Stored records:
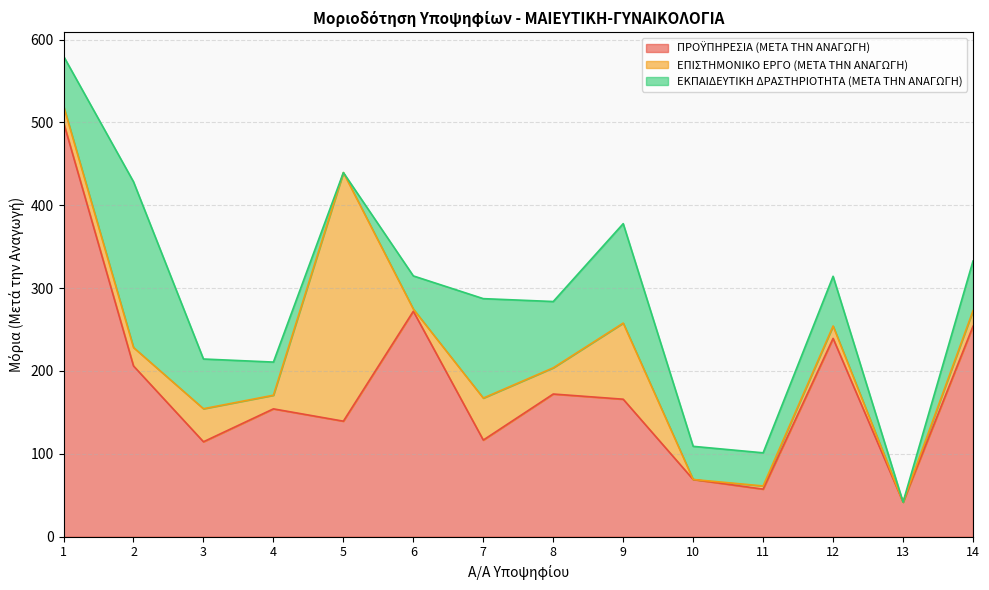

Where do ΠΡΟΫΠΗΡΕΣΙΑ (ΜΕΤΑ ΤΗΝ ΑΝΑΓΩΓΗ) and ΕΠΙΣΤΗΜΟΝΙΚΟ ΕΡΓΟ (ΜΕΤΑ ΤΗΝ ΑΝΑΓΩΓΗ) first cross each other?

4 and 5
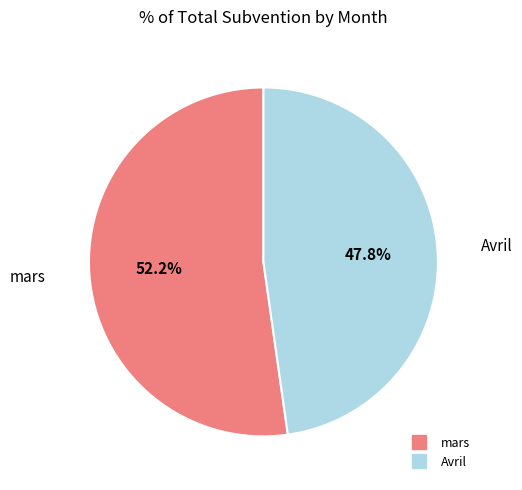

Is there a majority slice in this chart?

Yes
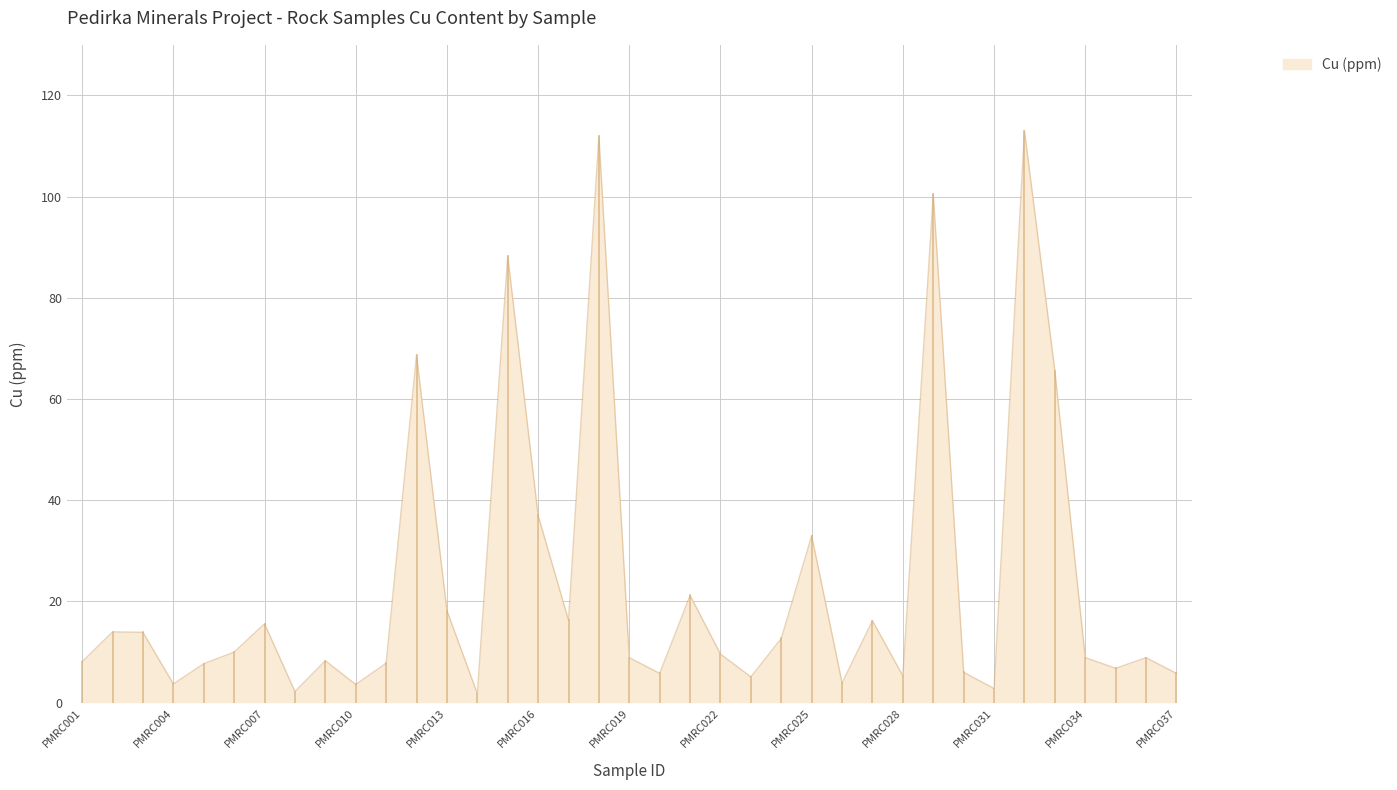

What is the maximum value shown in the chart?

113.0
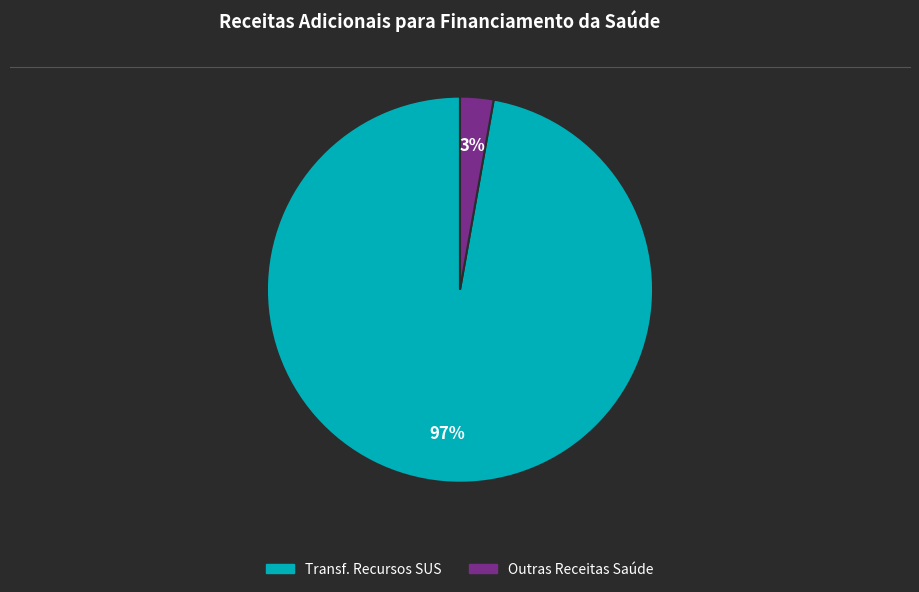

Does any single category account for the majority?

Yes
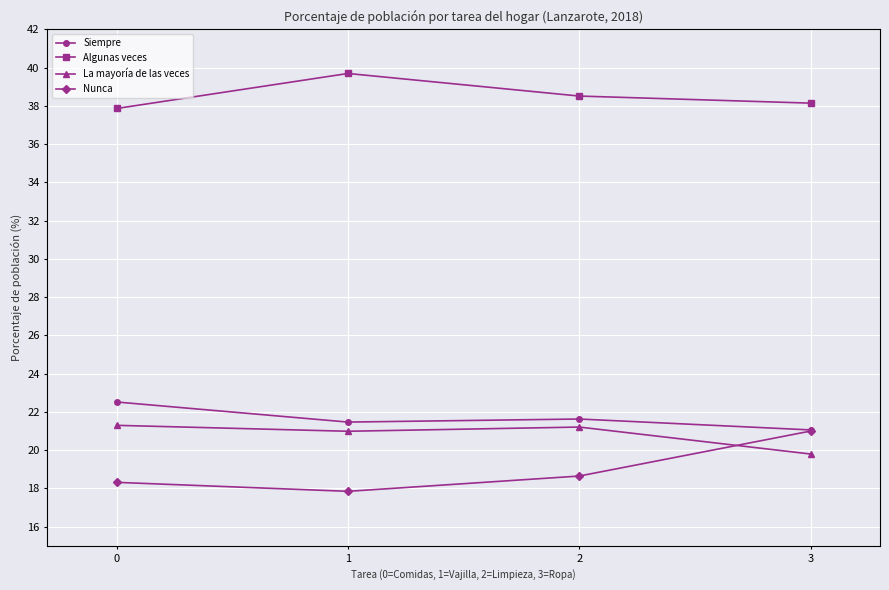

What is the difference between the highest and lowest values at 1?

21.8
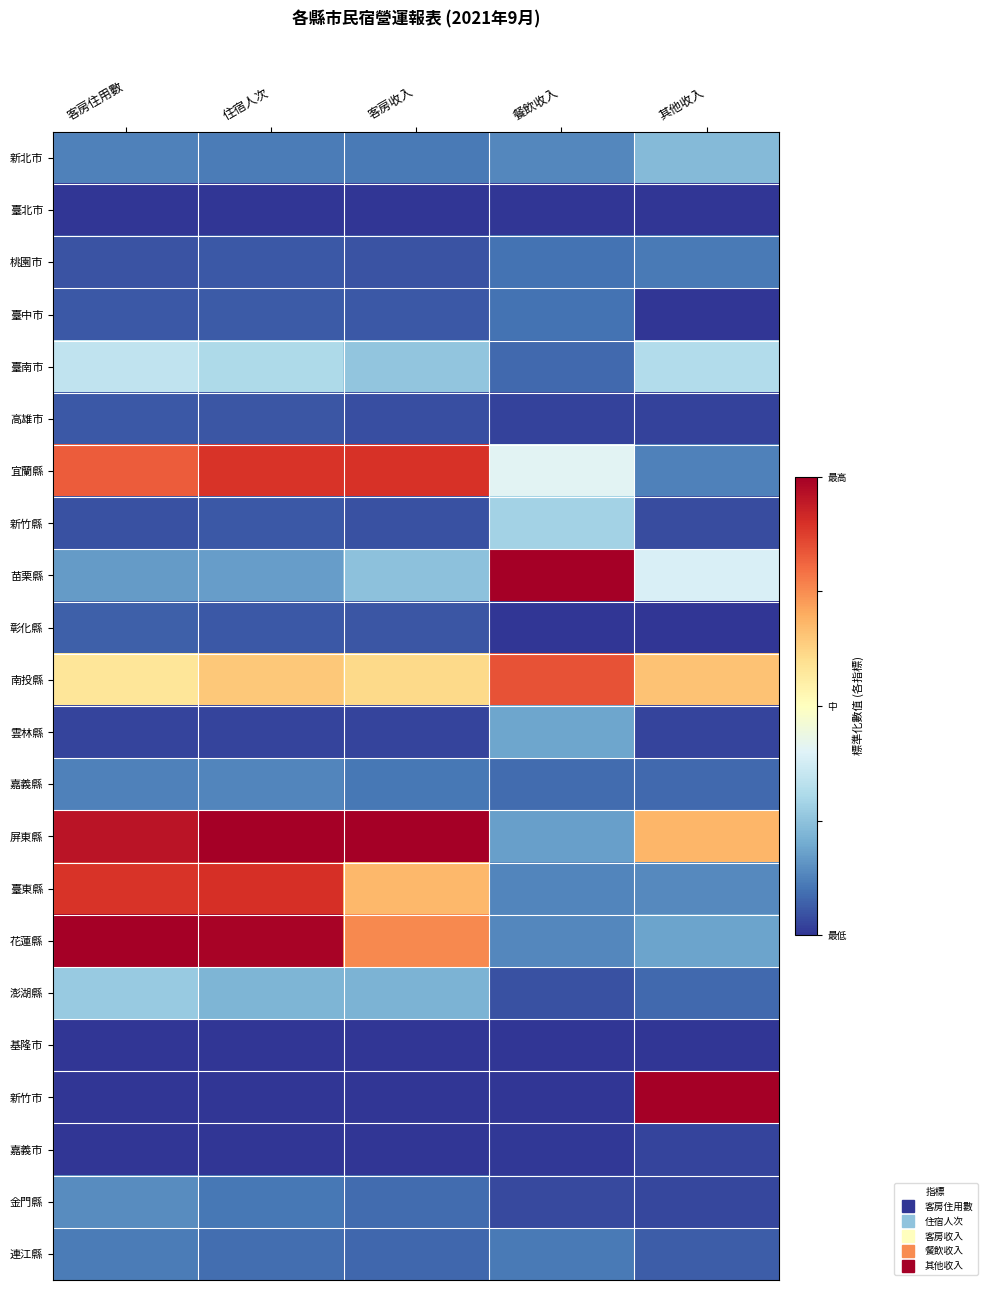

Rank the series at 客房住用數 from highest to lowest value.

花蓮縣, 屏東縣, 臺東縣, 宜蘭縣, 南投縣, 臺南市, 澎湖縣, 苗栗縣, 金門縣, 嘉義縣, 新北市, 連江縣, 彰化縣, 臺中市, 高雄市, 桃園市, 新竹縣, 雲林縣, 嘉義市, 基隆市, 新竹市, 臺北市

Directive:
Can you repeat every one of the stored records above word for word, leaving out the pictures?

Answer to the problem:
Where do ΠΡΟΫΠΗΡΕΣΙΑ (ΜΕΤΑ ΤΗΝ ΑΝΑΓΩΓΗ) and ΕΠΙΣΤΗΜΟΝΙΚΟ ΕΡΓΟ (ΜΕΤΑ ΤΗΝ ΑΝΑΓΩΓΗ) first cross each other?

4 and 5

Is there a majority slice in this chart?

Yes

What is the maximum value shown in the chart?

113.0

Does any single category account for the majority?

Yes

What is the difference between the highest and lowest values at 1?

21.8

Rank the series at 客房住用數 from highest to lowest value.

花蓮縣, 屏東縣, 臺東縣, 宜蘭縣, 南投縣, 臺南市, 澎湖縣, 苗栗縣, 金門縣, 嘉義縣, 新北市, 連江縣, 彰化縣, 臺中市, 高雄市, 桃園市, 新竹縣, 雲林縣, 嘉義市, 基隆市, 新竹市, 臺北市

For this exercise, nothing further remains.